Mozambique’s economic week was marked by the Bank of Mozambique’s decision to keep its benchmark interest rate unchanged, new growth projections from the African Development Bank (AfDB), and the country’s strengthening strategic position in Africa’s liquefied natural gas (LNG) market. These developments come amid rising external uncertainty, inflationary pressures, and expectations of a gradual economic recovery.
The Bank of Mozambique (BdM) decided to maintain its monetary policy rate (MIMO) at 9.25% for the second consecutive meeting, at a time of increasing risks linked to inflation and international geopolitical tensions. The decision was announced this week by central bank governor Rogério Zandamela after the Monetary Policy Committee (CPMO) meeting.

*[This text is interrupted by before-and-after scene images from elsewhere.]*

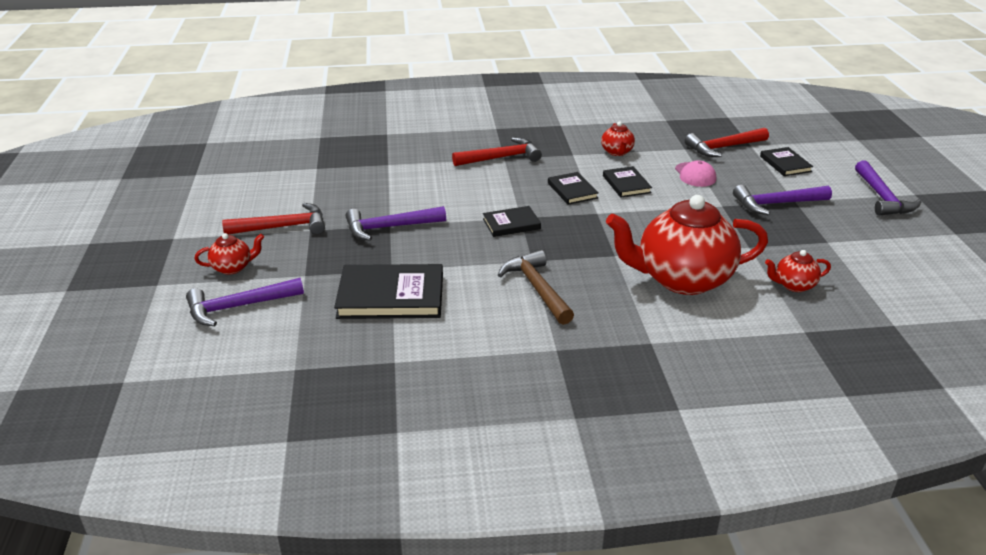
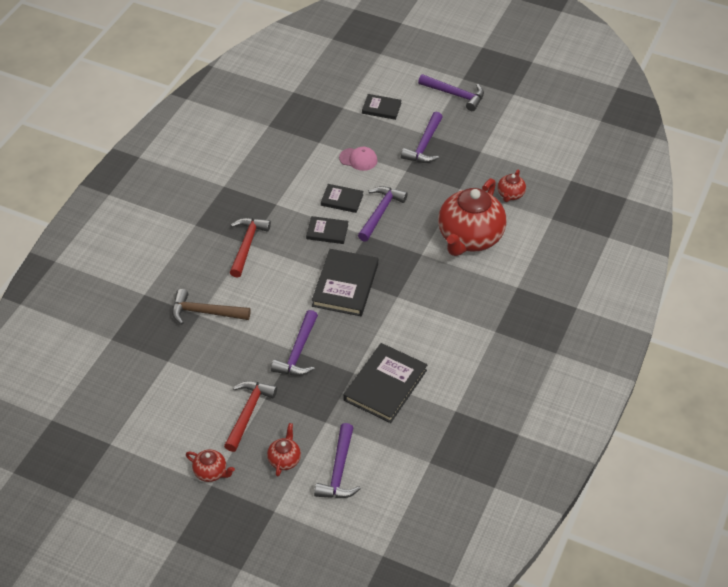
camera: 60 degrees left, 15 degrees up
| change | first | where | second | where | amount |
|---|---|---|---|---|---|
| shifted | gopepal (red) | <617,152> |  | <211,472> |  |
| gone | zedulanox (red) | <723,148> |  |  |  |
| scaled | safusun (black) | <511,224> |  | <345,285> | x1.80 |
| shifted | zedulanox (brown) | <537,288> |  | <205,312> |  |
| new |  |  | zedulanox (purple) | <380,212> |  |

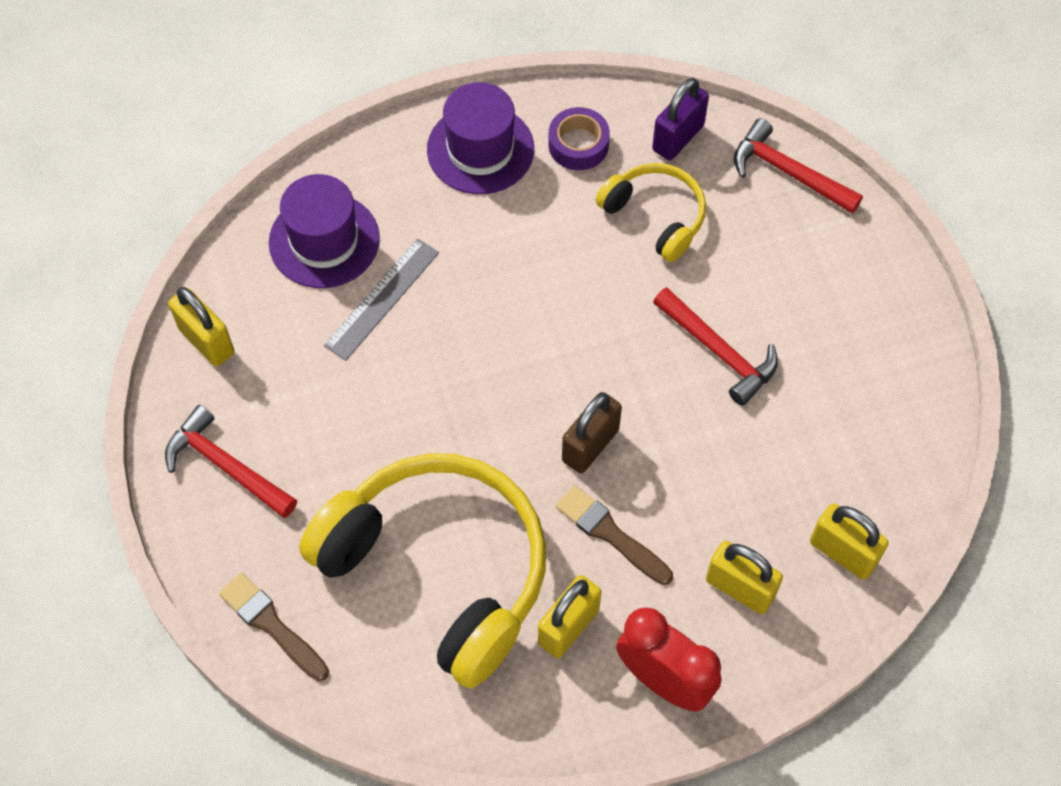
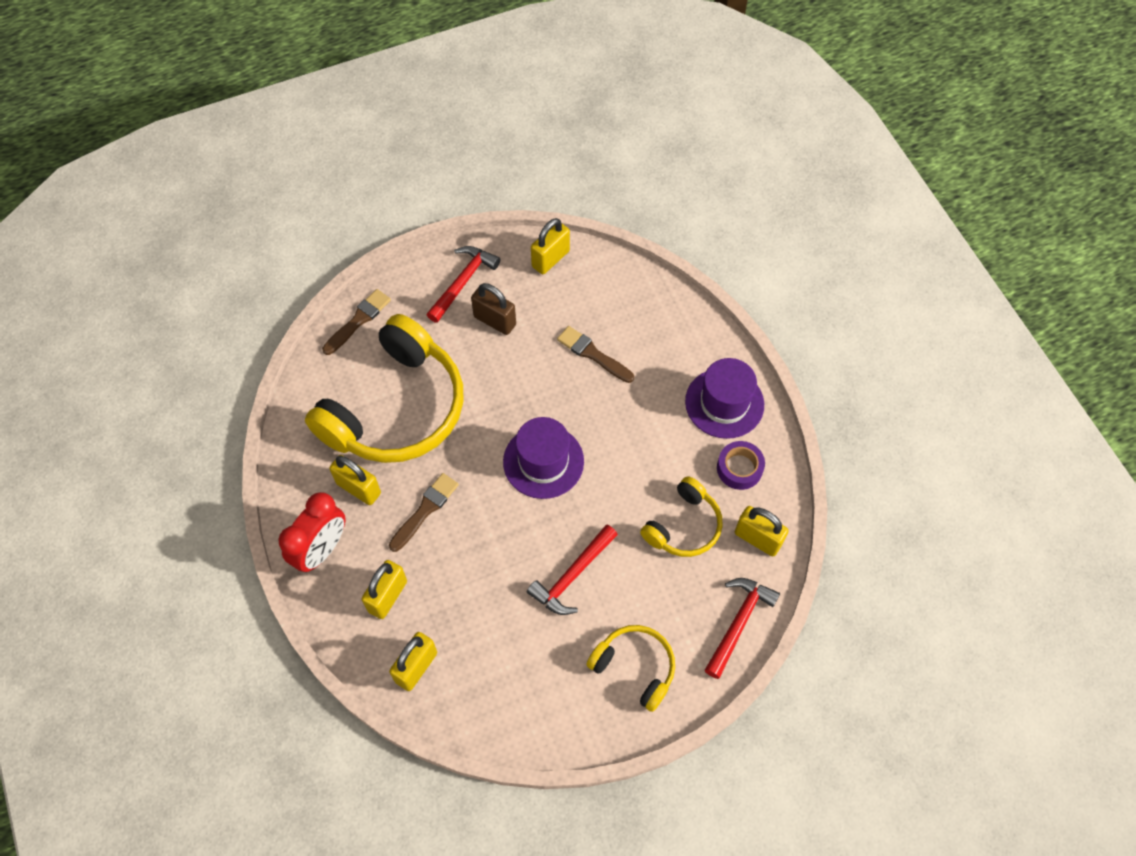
camera: 85 degrees right, 0 degrees up
| change | first | where | second | where | amount |
|---|---|---|---|---|---|
| repainted | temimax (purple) | <678,138> | temimax (yellow) | <757,539> |  |
| shifted | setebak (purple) | <324,240> |  | <543,461> |  |
| swapped | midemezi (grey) | <382,298> | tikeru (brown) | <593,354> |  |
| shifted | temimax (brown) | <590,445> |  | <495,321> |  |
| new |  |  | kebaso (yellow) | <635,667> |  |

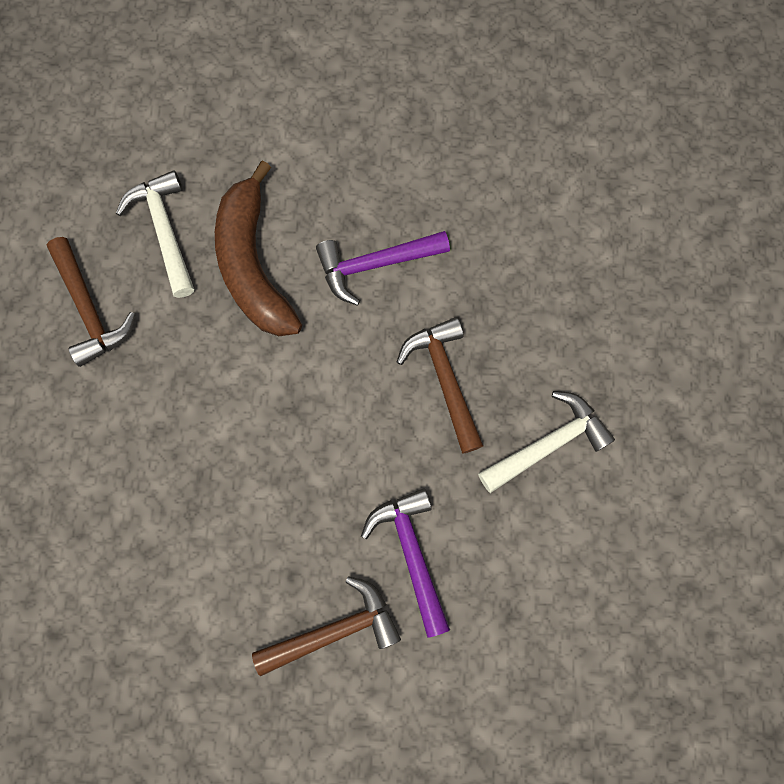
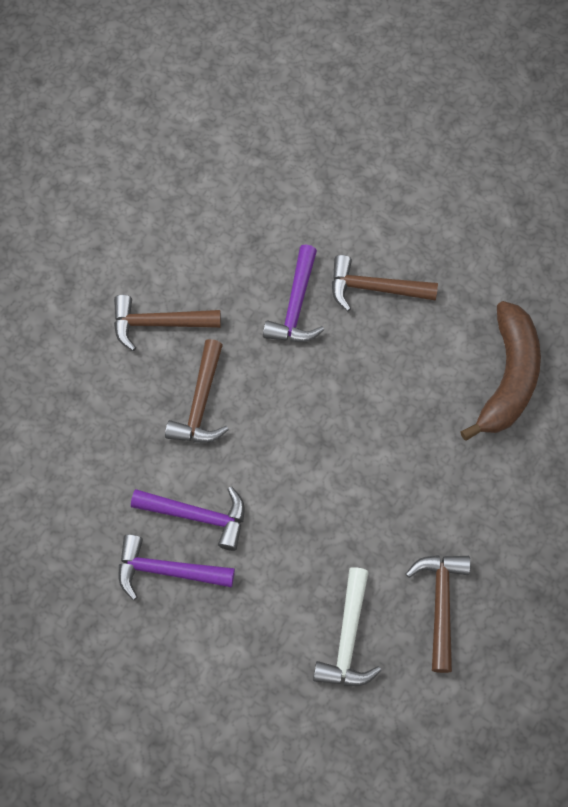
camera: 150 degrees left, 10 degrees down
| change | first | where | second | where | amount |
|---|---|---|---|---|---|
| shifted | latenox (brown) | <253,265> |  | <508,378> |  |
| repainted | zedulanox (white) | <548,444> | zedulanox (brown) | <159,323> |  |
| new |  |  | zedulanox (purple) | <167,570> |  |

According to the central bank, the decision reflects growing external uncertainty, particularly related to the Middle East conflict, which continues to push up global fuel and food prices while also disrupting global supply chains. The monetary authority also warned of rising inflation risks. In April 2026, annual inflation accelerated to 4.4%, up from 3.4% in March. The BdM admitted that, depending on the evolution of external shocks, inflation could return to double-digit levels in the short to medium term.
In addition to international factors, the central bank pointed to internal constraints that continue to limit economic performance, including delays in public debt payments and the impact of flooding recorded in the first quarter of the year.
AfDB Foresees Gradual Economic Recovery
Meanwhile, the African Development Bank projects a gradual recovery of Mozambique’s economy over the next two years. According to the African Economic Outlook report released this week in Brazzaville, Republic of the Congo, Mozambique’s GDP is expected to grow by 2.1% in 2026 and accelerate to 3.5% in 2027.
The institution expects recovery to be driven mainly by the extractive sector, increased investment, and a rebound in private consumption. The AfDB also forecasts a slowdown in inflation to 5.7% in 2026–2027, in line with the central bank’s objective of keeping inflation at single-digit levels.
Despite the positive outlook, the report warns of a widening fiscal deficit and current account imbalance, driven by increased imports linked to LNG and mining projects. Key risks identified by the AfDB include climate shocks, political instability, the armed conflict in Cabo Delgado, and global trade tensions. However, the institution believes that stronger economic governance and investment in climate resilience could help mitigate some of these challenges.
Schneider Electric Highlights Mozambique in Africa’s LNG Market
In the energy sector, Mozambique also gained international attention. Multinational Schneider Electric identified the country as one of Africa’s leading players in the LNG market, as the continent strengthens its role in global energy supply.
According to the company, the period between 2026 and 2028 is expected to mark a new phase of global LNG expansion, driven by rising energy demand in Europe and Asia and the need to diversify supply sources. Schneider Electric’s analysis places Mozambique alongside Nigeria and Angola among the African countries leading sector growth. The company highlights that Mozambique holds some of Africa’s largest natural gas reserves, mainly located in the Rovuma Basin in Cabo Delgado.
The multinational also argues that the future of the industry will increasingly depend on operators’ ability to integrate digital solutions, smart systems, and operational analytics platforms capable of improving efficiency, safety, and cost control. At the same time, the country’s digital financial sector has experienced unprecedented growth.